Being who I am, I immediately said “Wait 30 seconds and let me think!” The following recipe is the glorious result.
You need (add in this order)
16 oz glass (I hope it was obvious to you that this needed to be first).
3oz hot pepper infused tequila (Separate post on hot pepper infusions using dried/smoked peppers is already in the hopper awaiting approval from the oversight committee)
juice of 1/8 lime
6oz of your favourite Bloody Mary mix.**
Ice to fill.
2 tsp tajine mix Tajine is a bartender standard usually seen on the rim of a bloody mary in a nice restaurant (just put it right into the top of the drink instead of on the rim).
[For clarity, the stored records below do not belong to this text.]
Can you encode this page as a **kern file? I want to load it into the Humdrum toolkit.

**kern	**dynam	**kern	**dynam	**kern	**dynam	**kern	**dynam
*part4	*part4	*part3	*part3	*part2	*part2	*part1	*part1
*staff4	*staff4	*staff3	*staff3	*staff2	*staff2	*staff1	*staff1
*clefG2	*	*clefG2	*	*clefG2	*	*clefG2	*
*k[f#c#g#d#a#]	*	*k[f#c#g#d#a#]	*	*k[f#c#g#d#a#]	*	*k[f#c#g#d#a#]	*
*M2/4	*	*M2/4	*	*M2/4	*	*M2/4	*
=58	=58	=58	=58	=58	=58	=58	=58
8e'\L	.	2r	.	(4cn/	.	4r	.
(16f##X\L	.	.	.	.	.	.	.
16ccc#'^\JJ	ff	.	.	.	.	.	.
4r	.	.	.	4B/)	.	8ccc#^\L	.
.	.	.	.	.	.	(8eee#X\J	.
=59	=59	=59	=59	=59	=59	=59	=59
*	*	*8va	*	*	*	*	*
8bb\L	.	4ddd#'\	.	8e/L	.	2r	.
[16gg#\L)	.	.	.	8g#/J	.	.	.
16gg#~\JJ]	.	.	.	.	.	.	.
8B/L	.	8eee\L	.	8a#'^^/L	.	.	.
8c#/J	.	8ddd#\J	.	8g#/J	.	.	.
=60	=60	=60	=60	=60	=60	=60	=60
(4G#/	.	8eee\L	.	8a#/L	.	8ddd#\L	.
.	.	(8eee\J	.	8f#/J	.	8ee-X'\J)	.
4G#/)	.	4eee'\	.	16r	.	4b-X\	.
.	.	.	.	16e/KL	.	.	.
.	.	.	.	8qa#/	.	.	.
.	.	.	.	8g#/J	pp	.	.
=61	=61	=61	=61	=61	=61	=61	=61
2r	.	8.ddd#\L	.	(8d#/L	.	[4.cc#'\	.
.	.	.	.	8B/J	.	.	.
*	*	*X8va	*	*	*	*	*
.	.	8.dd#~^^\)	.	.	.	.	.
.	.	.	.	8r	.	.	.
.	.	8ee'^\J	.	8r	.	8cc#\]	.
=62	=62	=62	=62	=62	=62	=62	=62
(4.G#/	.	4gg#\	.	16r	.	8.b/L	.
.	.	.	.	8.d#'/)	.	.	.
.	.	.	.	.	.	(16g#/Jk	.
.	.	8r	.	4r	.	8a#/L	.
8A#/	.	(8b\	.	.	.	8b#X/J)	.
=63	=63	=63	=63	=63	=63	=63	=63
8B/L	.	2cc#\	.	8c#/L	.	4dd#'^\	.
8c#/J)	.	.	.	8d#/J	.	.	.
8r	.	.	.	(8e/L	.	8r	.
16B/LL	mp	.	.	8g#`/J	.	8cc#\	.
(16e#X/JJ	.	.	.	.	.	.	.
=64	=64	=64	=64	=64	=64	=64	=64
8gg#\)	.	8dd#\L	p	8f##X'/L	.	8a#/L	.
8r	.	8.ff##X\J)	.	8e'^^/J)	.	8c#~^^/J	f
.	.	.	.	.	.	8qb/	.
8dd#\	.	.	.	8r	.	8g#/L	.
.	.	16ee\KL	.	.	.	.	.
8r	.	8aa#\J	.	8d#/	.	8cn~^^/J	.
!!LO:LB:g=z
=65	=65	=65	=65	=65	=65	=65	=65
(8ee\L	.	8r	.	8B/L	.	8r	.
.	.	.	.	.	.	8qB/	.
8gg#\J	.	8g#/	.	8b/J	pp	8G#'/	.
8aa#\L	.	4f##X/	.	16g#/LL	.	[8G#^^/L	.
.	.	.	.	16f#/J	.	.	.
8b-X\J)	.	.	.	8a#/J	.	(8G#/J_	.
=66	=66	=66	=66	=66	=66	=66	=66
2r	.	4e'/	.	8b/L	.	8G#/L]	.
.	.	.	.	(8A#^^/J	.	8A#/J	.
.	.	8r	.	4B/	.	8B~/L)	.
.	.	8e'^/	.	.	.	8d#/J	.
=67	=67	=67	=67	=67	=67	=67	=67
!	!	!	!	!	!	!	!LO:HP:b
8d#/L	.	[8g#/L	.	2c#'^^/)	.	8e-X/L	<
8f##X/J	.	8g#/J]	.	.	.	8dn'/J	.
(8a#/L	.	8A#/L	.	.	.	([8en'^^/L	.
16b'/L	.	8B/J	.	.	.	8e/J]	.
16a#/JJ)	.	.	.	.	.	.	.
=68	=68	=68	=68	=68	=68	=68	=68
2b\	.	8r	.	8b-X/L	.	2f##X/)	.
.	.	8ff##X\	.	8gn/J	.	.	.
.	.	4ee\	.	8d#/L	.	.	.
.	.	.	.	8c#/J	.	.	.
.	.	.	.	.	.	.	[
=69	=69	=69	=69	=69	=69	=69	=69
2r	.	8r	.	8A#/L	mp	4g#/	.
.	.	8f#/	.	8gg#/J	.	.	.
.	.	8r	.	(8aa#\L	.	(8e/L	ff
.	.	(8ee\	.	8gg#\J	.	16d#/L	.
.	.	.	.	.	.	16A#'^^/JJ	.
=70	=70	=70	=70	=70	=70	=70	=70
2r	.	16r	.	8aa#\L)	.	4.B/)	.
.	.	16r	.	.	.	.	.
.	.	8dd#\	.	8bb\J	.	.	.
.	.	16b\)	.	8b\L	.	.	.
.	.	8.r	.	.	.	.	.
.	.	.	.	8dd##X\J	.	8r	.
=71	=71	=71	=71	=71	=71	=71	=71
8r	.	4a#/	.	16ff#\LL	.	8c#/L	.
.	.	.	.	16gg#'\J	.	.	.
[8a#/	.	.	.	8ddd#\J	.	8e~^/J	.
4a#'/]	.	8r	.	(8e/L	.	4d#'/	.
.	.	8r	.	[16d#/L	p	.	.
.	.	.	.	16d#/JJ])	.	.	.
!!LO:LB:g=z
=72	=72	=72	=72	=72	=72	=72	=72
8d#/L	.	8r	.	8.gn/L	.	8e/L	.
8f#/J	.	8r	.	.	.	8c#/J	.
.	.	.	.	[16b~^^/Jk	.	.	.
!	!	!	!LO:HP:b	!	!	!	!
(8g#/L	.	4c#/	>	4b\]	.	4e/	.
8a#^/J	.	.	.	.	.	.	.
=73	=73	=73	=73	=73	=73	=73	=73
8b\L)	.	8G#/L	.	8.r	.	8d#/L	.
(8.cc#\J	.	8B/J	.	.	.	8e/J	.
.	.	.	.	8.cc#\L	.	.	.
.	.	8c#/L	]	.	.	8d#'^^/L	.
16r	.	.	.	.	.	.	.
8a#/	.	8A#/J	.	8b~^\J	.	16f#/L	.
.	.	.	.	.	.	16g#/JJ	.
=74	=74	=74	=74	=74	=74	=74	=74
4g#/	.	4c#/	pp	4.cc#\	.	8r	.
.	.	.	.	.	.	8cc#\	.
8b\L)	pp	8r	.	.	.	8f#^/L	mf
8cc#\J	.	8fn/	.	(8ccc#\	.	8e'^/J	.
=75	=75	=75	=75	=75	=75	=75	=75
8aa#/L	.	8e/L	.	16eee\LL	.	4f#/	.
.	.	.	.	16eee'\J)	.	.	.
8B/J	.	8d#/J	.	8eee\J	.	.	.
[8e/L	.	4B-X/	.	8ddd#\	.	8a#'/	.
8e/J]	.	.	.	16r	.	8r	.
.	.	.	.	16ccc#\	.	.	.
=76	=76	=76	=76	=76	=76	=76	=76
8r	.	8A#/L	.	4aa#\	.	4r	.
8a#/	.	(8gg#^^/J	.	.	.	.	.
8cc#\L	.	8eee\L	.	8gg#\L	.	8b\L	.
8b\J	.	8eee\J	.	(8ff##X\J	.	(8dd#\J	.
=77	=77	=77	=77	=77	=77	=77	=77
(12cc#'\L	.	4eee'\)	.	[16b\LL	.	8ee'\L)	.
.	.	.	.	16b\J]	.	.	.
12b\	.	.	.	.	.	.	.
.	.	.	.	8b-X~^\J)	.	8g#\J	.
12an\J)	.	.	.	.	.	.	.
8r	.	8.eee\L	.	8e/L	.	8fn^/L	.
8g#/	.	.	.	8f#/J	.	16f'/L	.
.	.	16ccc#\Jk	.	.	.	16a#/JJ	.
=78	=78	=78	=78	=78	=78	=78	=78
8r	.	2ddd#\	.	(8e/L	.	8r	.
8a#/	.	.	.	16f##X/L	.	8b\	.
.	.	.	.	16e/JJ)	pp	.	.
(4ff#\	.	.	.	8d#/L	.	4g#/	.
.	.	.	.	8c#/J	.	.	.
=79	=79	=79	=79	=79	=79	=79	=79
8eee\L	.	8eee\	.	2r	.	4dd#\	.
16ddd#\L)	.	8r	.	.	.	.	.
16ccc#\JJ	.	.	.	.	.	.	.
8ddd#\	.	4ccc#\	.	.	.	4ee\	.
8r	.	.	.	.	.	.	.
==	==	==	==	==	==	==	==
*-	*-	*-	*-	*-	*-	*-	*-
Garnish with a lemon, lime or both.
Inhale, sip, repeat.
A taste bud shag dancing, show stopping, burst of umami goodness coating your pallet, and making it all better on Sunday morning (or any morning when you don’t need to get things done).
Be warned, it is super easy for just one to become, just two, three…
B.E. is not responsible for your lack of self control. Our rabid legal team assure us that this is true under any imaginable combination of circumstances and some that no sane person should ever attempt to imagine. The Horror! The Horror!***
*Gratuitous Rocky Horror Picture Show reference.
**Or better yet, Sangrita! (Recipe to follow) (Sangrita translates as ‘little blood’ and is often sipped alternately with mescal or tequila. Use this half and half with your favorite bloody mary mix. The finished drink will be too sweet if you use only the sangrita.
***Apocalypse Now reference via the original source material Heart of Darkness with a little Lovecraft sprinkled on top. We are pretty sure no lawyers were harmed, but it is hard to say about these things. The lawyers are rabid after all.